Because the trend in many African nations is toward integrated health services, the administration's push for centers to separate their services into AIDS and abortion-discussing programs could profoundly delay implementation of any AIDS programs using the new funds -- and also throw programs accustomed to receiving U.S. AIDS dollars into disarray. Meanwhile, abortion-rights and anti-abortion members of Congress are busily debating a series of amendments to upcoming global AIDS bills to deal with the abortion issue. Though the abortion-rights side looks to have enough support in the relevant committees to write amendments blocking the gag rules, such amendments -- or anti-abortion ones -- would assuredly engender strong opposition and complicate the fate of the bills as they reach the House and Senate floors.
The record budget deficits and lingering U.S. economic woes have also had an impact on the president's plan. Bush's proposal is backloaded, requesting only $450 million in additional money this coming year. Though the administration claims that it has requested $2 billion for AIDS in Africa in the fiscal year 2004 budget, not all of that money is targeted to people with HIV, people at risk for HIV or Africans. Some $105 million of the proposed funds is slated to go to programs to treat tuberculosis and malaria, and $361 million is earmarked for the National Institutes of Health's and Centers for Disease Control's AIDS research -- not treatment or prevention. Meanwhile, the new "emergency" bilateral funding for AIDS, to be funneled through USAID, was offset by cuts of $146 million to USAID's child-survival, maternal-health and infectious-disease programs, leading development advocates to charge that the president was robbing Peter to pay Paul within the foreign-aid budget.
Also controversial is the question of how much to give to the Global Fund for treatment and prevention projects. The fund, which last year gave out its first round of grants, is becoming the leading multilateral agency to directly fund AIDS programs around the world. The United Nations AIDS Program primarily provides technical assistance to affected nations, and the World Health Organization's Global Program on AIDS, which used to provide direct program funding, was disbanded in 1995. Around 60 percent of Global Fund monies were devoted to AIDS last year, and about two-thirds of AIDS dollars go to countries in Africa. The president has proposed allocating $200 million per year for the next five years to the fund. This would represent a decrease in dollars from the $350 million that Congress approved for the Global AIDS Fund in the fiscal year 2003 budget, and a flatlining of funding thereafter.

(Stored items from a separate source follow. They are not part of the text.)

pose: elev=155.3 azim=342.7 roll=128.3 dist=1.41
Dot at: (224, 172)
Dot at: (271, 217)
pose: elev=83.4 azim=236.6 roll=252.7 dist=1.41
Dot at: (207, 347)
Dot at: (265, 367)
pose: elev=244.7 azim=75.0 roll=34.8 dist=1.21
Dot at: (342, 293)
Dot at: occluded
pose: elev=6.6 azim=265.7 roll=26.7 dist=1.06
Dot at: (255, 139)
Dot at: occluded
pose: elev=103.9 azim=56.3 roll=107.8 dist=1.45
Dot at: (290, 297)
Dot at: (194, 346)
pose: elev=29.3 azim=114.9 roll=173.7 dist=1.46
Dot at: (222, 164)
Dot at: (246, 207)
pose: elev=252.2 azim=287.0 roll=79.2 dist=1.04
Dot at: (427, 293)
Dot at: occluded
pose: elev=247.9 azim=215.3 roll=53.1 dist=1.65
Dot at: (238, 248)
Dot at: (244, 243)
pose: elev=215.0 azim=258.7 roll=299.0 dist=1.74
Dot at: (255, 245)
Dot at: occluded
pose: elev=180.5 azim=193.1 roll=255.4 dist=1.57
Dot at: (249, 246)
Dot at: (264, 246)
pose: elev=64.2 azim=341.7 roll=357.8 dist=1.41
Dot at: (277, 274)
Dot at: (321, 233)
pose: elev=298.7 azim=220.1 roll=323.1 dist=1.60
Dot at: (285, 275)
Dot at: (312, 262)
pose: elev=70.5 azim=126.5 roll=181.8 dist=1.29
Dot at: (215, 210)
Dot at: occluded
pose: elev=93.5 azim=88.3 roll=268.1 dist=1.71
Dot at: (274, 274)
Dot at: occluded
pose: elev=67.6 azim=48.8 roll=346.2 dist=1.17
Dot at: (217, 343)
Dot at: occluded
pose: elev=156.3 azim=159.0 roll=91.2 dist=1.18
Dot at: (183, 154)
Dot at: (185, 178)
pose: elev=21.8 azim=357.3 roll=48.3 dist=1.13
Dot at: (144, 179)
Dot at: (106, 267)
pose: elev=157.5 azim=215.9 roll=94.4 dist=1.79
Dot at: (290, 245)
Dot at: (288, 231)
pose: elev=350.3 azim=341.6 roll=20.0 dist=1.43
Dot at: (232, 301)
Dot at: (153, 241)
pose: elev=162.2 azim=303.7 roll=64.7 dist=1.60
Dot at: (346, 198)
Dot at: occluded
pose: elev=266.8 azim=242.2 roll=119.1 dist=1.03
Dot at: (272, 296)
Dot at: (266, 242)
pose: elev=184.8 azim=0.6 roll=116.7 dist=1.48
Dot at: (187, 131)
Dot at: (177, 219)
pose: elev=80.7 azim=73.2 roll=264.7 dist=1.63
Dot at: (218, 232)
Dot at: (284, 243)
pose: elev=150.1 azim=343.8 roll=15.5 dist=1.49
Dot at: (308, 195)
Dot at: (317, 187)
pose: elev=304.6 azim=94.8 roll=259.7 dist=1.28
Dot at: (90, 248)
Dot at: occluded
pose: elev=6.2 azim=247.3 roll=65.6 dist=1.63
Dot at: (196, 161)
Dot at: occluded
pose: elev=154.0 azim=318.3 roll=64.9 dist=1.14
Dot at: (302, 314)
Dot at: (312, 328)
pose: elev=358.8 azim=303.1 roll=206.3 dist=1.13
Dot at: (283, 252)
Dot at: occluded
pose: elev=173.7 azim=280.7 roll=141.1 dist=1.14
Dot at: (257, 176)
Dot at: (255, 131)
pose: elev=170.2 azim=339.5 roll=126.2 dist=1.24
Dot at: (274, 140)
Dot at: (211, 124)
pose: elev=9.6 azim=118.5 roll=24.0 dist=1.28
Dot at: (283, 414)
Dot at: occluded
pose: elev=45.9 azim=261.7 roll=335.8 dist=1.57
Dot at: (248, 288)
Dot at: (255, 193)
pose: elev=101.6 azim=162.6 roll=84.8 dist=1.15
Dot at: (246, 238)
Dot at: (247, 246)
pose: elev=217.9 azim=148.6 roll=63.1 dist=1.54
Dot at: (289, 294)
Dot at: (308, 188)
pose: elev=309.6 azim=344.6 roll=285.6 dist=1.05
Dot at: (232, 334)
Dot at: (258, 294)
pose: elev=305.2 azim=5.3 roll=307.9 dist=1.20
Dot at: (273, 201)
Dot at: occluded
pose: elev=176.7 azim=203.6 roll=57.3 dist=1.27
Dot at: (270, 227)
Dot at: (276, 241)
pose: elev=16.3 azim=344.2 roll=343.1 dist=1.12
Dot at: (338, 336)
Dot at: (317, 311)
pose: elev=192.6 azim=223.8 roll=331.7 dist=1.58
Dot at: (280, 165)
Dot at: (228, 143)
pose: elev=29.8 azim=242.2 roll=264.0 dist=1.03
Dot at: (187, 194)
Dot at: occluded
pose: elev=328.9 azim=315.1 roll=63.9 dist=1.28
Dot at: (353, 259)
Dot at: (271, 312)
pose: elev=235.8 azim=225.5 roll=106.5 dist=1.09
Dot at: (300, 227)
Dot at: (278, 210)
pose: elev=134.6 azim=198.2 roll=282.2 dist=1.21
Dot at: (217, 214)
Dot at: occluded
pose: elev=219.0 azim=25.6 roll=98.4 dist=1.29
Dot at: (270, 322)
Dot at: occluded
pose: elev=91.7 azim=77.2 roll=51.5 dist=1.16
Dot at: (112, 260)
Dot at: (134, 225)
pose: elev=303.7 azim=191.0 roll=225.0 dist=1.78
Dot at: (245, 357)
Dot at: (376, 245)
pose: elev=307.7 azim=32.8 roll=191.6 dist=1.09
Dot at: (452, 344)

AIDS advocates have requested that the United States contribute $2.5 billion per year directly to the Global Fund, and Sens. Bill Frist (R-Tenn.) and John Kerry (D-Mass.) proposed legislation last year to support that goal by giving the fund $2.2 billion over a two-year period. Congress opposed the bill and Frist, bowing to presidential pressure, has toned down his support for the multilateral approach since becoming Senate majority leader. This year, Rep. Henry Hyde (R-Ill.) has proposed giving the fund $1 billion more than the president has requested, but the ultimate appropriations amount is far from certain.
One thing, though, has already become readily apparent. "Bush's words are quite eloquent but his actions are not meeting up with the crisis," Zeitz said.